### WRITTEN REQUEST A
Retype the part of the Xchanging passage that begins at the words "Xchanging has come" and stops after "1% per share.".
### WRITTEN REQUEST B
According to the Xchanging passage, what level did pre-tax profits rise to in the latest annual report?

Though Bauernfeind concedes the overhaul of the last two years would have been easier in a private environment, there have been positives from being listed.

“It does make you conscious of every decision that you make and how to present it. It’s a lot easier if you can present things in a nice linear progression. The challenging issue is how you message, how close you are to your investors,” he says. “We spent more time with investors and analysts, explaining what we were doing without damaging us from a competitor point of view.”

Xchanging has come through that fixing and can now look to growth and a much more innovative future. Indeed, according to its latest annual report, pre-tax profits increased to £50.4m, while the board was able to reinstate a dividend at 1% per share.

The business still has some way to go before it makes a return to the heady heights of the FTSE 250. But this is not something that keeps Bauernfeind awake at night.

### SOURCE EXCERPT
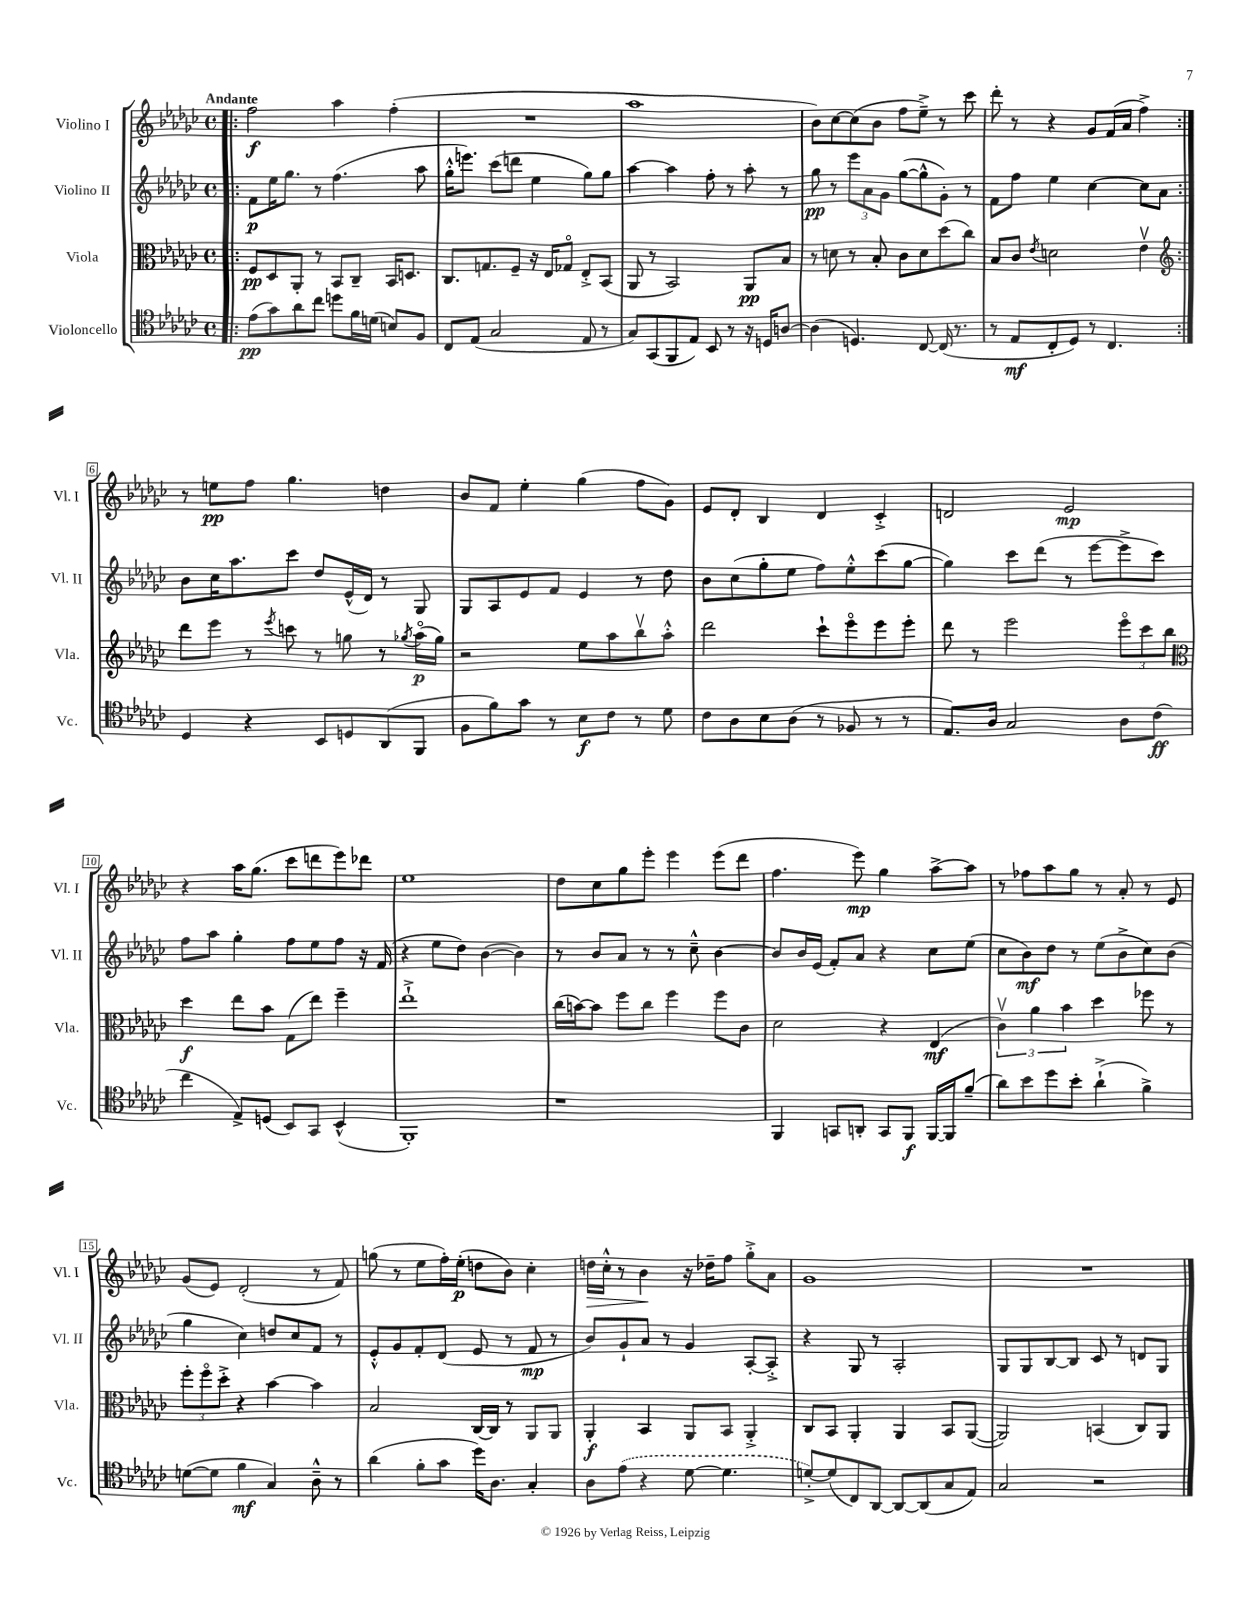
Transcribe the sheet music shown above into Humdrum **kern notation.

### EXERCISE OUTPUT A
Xchanging has come through that fixing and can now look to growth and a much more innovative future. Indeed, according to its latest annual report, pre-tax profits increased to £50.4m, while the board was able to reinstate a dividend at 1% per share.

### EXERCISE OUTPUT B
£50.4m